** Opening Source material block **
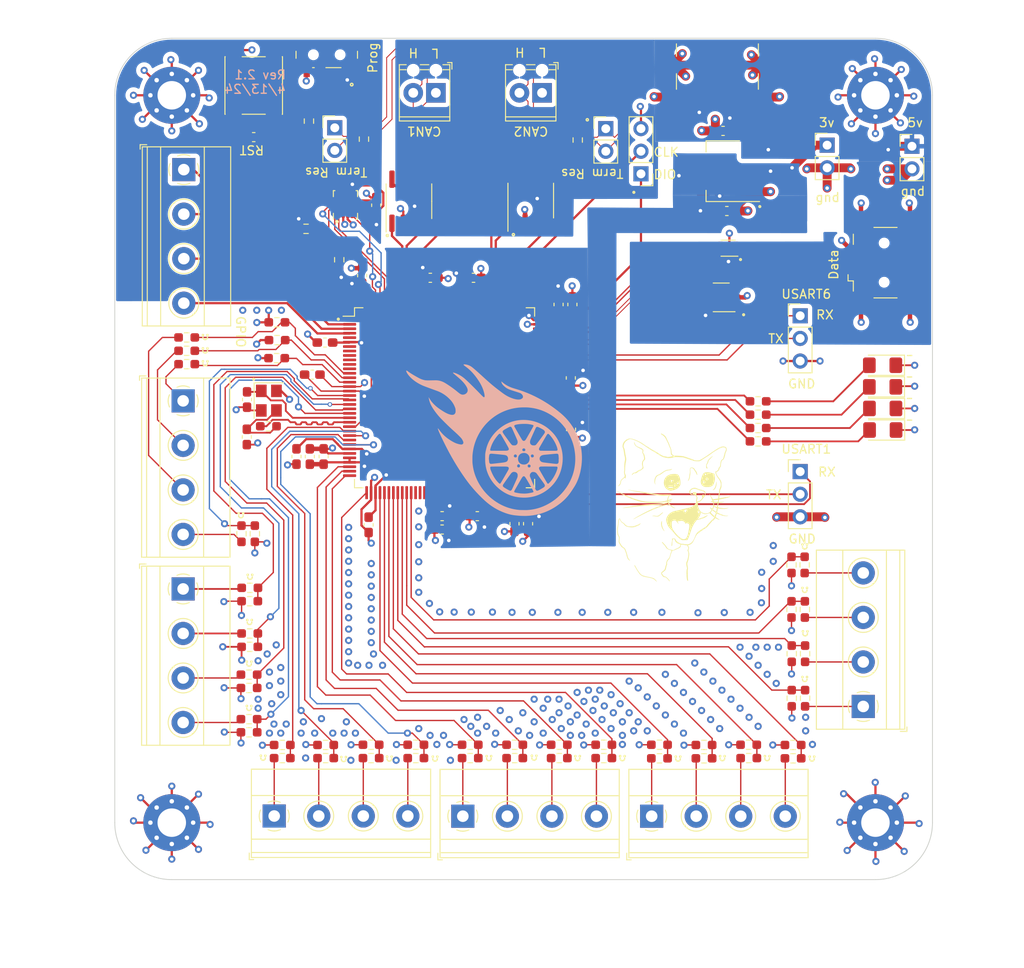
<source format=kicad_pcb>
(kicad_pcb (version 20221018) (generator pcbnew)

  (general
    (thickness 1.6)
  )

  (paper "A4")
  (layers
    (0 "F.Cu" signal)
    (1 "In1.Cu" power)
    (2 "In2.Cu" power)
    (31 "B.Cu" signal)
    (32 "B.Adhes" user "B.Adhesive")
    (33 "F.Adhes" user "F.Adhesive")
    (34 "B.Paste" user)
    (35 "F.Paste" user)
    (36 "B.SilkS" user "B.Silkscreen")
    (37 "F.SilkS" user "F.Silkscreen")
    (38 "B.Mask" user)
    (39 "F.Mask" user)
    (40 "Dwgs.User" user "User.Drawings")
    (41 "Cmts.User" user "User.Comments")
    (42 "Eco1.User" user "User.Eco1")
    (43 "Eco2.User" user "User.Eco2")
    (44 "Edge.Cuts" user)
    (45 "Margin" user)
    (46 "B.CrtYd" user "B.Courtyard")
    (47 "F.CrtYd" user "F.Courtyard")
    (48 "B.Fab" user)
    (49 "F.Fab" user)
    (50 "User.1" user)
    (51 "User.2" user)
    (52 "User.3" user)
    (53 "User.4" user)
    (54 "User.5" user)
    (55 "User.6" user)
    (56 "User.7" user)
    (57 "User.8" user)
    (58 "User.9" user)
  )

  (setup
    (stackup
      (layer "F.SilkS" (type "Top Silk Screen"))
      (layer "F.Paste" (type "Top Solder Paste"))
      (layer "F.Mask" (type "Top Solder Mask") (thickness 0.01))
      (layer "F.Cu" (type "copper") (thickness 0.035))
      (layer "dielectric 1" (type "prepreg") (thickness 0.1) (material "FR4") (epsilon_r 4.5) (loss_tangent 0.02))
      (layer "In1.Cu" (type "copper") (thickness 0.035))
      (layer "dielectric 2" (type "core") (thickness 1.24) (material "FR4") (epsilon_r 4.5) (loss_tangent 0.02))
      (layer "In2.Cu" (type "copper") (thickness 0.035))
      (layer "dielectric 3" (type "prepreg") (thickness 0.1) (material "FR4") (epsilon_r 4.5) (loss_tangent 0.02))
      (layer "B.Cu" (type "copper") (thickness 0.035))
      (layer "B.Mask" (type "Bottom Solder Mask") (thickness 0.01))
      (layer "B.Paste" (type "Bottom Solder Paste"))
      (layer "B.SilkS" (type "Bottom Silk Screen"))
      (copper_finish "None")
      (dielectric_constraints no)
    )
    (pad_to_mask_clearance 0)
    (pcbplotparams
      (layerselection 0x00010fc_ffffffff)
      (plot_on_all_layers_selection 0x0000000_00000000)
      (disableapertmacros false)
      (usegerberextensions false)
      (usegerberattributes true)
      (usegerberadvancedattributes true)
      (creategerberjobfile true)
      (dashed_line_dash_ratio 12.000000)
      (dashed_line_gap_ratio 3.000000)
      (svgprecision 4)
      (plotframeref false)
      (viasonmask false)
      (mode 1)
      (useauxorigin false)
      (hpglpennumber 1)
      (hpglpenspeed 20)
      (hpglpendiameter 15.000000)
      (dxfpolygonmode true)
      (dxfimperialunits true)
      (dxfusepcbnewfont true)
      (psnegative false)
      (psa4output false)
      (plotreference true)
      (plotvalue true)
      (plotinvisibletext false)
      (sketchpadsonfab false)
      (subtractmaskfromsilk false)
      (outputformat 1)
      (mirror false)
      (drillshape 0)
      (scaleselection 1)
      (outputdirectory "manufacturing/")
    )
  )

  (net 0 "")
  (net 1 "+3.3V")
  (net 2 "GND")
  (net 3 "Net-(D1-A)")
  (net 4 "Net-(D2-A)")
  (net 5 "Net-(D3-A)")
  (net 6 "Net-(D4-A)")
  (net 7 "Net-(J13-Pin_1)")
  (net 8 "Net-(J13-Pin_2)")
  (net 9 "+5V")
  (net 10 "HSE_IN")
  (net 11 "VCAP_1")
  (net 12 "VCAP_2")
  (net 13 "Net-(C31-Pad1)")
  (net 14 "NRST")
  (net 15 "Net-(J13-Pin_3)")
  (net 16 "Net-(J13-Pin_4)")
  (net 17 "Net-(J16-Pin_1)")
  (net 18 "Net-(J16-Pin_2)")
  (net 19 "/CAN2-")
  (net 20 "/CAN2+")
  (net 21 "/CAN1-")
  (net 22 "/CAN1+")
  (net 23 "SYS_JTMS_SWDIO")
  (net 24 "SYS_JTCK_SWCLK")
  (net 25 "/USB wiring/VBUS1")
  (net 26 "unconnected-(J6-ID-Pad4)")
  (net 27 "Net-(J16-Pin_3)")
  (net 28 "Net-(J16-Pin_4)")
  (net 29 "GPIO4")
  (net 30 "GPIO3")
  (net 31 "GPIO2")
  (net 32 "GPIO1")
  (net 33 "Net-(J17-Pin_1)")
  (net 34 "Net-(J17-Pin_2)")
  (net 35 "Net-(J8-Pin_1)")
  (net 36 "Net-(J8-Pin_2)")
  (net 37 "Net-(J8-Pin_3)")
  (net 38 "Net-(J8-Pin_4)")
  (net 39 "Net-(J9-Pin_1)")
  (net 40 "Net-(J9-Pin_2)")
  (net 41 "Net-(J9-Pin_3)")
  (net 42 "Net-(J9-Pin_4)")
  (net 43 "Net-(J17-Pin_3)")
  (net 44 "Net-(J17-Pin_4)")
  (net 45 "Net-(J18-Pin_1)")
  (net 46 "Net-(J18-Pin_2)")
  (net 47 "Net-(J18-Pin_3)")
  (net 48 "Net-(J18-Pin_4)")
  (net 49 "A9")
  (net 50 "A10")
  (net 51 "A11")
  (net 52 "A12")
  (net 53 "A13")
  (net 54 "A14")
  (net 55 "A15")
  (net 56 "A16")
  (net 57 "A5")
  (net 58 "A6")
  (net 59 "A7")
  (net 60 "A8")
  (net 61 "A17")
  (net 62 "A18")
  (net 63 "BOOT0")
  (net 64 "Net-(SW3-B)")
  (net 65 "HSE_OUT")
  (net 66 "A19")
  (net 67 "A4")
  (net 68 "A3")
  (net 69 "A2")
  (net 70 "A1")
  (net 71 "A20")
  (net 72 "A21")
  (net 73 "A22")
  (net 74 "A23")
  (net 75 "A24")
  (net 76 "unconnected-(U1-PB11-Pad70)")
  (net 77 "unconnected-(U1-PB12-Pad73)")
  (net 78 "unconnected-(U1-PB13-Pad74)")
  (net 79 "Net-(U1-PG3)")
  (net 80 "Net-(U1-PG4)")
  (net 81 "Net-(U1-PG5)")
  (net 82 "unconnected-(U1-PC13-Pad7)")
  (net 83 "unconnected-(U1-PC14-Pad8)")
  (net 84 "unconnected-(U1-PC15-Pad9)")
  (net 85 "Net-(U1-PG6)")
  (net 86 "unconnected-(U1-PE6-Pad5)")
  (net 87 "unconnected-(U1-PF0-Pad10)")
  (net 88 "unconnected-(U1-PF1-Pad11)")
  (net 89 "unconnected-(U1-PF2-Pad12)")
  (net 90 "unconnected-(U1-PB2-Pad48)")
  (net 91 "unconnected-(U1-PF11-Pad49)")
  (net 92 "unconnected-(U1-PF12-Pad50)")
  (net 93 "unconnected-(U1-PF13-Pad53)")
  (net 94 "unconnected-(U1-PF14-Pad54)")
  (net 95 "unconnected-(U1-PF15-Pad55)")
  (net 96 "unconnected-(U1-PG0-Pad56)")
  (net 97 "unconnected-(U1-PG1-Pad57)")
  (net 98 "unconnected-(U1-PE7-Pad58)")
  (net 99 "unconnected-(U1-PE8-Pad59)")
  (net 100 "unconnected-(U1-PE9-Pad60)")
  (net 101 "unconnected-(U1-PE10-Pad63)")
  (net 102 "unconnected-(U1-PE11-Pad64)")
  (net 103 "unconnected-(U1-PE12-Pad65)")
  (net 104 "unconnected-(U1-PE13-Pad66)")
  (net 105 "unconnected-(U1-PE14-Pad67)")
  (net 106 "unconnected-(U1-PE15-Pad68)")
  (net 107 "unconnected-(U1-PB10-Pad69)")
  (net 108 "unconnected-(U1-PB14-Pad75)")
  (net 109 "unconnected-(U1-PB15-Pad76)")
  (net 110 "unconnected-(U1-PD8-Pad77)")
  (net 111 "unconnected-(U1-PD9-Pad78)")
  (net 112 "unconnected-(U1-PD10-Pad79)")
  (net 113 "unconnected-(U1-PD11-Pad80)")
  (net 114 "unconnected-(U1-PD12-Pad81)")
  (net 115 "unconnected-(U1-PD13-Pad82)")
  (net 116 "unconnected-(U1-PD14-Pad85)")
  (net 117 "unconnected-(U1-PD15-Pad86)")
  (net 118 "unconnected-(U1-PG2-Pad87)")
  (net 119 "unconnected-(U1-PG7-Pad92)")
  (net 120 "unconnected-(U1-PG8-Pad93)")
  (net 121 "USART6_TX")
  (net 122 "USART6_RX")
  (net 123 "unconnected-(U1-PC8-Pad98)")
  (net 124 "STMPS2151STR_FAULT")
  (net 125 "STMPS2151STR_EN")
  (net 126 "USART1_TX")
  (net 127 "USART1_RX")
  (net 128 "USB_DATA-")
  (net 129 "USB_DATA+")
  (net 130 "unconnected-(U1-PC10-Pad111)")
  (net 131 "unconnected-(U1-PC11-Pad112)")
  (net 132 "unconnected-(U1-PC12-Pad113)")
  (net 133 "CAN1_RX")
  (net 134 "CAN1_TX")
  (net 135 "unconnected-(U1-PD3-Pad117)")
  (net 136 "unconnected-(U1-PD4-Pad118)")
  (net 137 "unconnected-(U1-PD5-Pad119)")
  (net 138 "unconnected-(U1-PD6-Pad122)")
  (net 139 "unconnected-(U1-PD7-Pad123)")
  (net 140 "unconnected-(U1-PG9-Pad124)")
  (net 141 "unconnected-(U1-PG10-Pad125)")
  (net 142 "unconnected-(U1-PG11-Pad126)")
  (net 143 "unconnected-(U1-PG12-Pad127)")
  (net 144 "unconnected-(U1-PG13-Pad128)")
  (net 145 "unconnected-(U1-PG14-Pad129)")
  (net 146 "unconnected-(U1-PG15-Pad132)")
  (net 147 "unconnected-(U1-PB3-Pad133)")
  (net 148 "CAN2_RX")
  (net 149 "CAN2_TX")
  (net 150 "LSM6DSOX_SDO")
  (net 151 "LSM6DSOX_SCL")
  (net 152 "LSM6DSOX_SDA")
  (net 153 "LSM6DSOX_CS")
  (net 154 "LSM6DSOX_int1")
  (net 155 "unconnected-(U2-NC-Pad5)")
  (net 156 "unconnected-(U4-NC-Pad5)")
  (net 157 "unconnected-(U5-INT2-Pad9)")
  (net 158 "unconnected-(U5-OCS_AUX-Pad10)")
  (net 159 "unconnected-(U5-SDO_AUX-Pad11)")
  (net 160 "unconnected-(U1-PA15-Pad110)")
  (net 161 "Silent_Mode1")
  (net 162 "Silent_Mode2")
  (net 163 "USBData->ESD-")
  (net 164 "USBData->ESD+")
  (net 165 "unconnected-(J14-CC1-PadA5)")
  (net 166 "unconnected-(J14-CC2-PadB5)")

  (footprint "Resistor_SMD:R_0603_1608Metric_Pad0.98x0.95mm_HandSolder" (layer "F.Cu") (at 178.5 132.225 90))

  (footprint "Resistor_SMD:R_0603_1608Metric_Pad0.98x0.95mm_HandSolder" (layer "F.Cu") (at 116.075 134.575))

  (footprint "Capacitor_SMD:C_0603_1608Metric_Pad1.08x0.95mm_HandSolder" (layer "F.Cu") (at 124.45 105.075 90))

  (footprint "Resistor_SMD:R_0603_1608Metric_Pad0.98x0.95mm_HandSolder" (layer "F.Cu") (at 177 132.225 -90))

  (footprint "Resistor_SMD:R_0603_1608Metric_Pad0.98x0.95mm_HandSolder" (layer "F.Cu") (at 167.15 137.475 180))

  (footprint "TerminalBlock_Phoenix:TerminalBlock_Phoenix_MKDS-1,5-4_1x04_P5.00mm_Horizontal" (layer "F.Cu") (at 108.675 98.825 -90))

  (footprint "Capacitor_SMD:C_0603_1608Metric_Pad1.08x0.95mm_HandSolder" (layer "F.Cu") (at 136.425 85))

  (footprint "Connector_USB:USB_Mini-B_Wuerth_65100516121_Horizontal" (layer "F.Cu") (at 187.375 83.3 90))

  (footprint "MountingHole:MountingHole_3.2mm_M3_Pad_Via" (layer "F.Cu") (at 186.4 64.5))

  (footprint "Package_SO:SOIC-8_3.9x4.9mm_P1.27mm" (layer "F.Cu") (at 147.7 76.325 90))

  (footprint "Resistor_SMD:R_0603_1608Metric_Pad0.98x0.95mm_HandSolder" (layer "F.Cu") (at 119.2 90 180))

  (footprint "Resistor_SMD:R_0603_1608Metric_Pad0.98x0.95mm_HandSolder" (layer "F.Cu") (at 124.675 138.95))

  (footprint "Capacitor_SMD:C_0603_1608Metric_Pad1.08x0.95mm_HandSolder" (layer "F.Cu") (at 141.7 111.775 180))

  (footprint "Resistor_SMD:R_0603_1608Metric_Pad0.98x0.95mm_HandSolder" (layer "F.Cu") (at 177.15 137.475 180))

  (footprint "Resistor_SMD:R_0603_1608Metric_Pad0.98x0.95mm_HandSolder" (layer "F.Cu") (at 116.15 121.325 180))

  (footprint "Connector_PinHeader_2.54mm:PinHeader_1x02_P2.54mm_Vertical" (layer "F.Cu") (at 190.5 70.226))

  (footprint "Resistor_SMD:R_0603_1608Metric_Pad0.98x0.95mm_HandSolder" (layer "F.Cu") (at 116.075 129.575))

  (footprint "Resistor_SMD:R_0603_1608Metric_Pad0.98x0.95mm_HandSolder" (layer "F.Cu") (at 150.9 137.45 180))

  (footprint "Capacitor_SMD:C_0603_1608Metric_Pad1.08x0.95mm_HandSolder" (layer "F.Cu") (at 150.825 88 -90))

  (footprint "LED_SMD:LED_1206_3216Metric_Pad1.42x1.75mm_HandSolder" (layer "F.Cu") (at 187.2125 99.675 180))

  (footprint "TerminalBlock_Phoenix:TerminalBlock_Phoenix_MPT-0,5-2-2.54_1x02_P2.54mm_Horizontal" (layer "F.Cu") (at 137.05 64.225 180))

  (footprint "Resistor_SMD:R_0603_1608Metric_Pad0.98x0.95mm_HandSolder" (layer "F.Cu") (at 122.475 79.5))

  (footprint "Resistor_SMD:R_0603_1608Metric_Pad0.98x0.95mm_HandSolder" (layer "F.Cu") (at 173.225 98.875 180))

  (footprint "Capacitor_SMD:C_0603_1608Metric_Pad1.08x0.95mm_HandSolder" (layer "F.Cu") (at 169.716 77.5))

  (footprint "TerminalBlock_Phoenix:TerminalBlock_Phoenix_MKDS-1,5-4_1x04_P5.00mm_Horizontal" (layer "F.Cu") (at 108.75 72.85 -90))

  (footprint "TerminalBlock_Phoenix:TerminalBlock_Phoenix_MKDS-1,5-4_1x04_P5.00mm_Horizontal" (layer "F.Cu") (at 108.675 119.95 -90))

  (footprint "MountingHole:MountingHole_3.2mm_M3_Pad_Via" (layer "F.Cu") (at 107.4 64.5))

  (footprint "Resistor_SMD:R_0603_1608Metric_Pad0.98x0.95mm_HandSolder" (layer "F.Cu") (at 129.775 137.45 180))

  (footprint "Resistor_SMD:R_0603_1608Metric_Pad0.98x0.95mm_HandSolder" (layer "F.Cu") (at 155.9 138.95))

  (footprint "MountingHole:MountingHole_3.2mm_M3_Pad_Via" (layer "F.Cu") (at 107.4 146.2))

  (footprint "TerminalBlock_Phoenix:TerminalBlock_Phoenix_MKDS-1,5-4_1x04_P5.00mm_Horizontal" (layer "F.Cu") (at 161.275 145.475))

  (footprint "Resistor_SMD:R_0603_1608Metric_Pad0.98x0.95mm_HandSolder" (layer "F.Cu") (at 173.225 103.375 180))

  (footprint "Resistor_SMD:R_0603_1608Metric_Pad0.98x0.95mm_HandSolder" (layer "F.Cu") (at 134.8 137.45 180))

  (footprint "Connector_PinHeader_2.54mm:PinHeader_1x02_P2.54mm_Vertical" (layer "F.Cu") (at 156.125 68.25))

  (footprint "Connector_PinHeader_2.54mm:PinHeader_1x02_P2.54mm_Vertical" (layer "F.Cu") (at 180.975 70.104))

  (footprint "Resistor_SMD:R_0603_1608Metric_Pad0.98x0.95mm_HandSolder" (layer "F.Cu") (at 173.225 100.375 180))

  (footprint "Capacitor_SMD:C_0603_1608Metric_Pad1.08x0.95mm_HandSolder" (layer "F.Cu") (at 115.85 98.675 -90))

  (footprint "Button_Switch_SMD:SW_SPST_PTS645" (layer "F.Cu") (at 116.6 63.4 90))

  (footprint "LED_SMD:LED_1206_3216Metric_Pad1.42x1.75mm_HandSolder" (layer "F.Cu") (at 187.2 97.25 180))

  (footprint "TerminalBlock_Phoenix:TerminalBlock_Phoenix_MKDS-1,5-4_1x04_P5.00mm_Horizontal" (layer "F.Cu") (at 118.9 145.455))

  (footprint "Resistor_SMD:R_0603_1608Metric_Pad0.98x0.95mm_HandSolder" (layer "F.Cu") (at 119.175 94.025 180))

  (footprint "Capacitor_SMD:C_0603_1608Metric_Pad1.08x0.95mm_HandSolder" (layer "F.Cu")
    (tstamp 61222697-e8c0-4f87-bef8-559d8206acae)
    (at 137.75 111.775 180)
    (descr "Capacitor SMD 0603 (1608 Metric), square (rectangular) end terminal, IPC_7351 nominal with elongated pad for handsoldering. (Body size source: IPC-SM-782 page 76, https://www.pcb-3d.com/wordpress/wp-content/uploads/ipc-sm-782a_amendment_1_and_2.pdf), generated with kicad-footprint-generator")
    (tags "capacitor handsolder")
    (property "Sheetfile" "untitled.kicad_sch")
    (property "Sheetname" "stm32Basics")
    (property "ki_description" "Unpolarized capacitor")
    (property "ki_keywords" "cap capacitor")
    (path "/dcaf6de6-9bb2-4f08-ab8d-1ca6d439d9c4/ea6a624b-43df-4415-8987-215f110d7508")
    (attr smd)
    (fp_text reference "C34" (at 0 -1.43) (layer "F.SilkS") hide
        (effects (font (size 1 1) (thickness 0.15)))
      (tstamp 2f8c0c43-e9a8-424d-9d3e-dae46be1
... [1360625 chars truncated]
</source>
** Closing Source material block **
Task prompt
The reply should hold only the lines running from the top of the records to the line containing "(disableapertmacros false)", both included, copied exactly with no pictures.

Exercise solution
<source format=kicad_pcb>
(kicad_pcb (version 20221018) (generator pcbnew)

  (general
    (thickness 1.6)
  )

  (paper "A4")
  (layers
    (0 "F.Cu" signal)
    (1 "In1.Cu" power)
    (2 "In2.Cu" power)
    (31 "B.Cu" signal)
    (32 "B.Adhes" user "B.Adhesive")
    (33 "F.Adhes" user "F.Adhesive")
    (34 "B.Paste" user)
    (35 "F.Paste" user)
    (36 "B.SilkS" user "B.Silkscreen")
    (37 "F.SilkS" user "F.Silkscreen")
    (38 "B.Mask" user)
    (39 "F.Mask" user)
    (40 "Dwgs.User" user "User.Drawings")
    (41 "Cmts.User" user "User.Comments")
    (42 "Eco1.User" user "User.Eco1")
    (43 "Eco2.User" user "User.Eco2")
    (44 "Edge.Cuts" user)
    (45 "Margin" user)
    (46 "B.CrtYd" user "B.Courtyard")
    (47 "F.CrtYd" user "F.Courtyard")
    (48 "B.Fab" user)
    (49 "F.Fab" user)
    (50 "User.1" user)
    (51 "User.2" user)
    (52 "User.3" user)
    (53 "User.4" user)
    (54 "User.5" user)
    (55 "User.6" user)
    (56 "User.7" user)
    (57 "User.8" user)
    (58 "User.9" user)
  )

  (setup
    (stackup
      (layer "F.SilkS" (type "Top Silk Screen"))
      (layer "F.Paste" (type "Top Solder Paste"))
      (layer "F.Mask" (type "Top Solder Mask") (thickness 0.01))
      (layer "F.Cu" (type "copper") (thickness 0.035))
      (layer "dielectric 1" (type "prepreg") (thickness 0.1) (material "FR4") (epsilon_r 4.5) (loss_tangent 0.02))
      (layer "In1.Cu" (type "copper") (thickness 0.035))
      (layer "dielectric 2" (type "core") (thickness 1.24) (material "FR4") (epsilon_r 4.5) (loss_tangent 0.02))
      (layer "In2.Cu" (type "copper") (thickness 0.035))
      (layer "dielectric 3" (type "prepreg") (thickness 0.1) (material "FR4") (epsilon_r 4.5) (loss_tangent 0.02))
      (layer "B.Cu" (type "copper") (thickness 0.035))
      (layer "B.Mask" (type "Bottom Solder Mask") (thickness 0.01))
      (layer "B.Paste" (type "Bottom Solder Paste"))
      (layer "B.SilkS" (type "Bottom Silk Screen"))
      (copper_finish "None")
      (dielectric_constraints no)
    )
    (pad_to_mask_clearance 0)
    (pcbplotparams
      (layerselection 0x00010fc_ffffffff)
      (plot_on_all_layers_selection 0x0000000_00000000)
      (disableapertmacros false)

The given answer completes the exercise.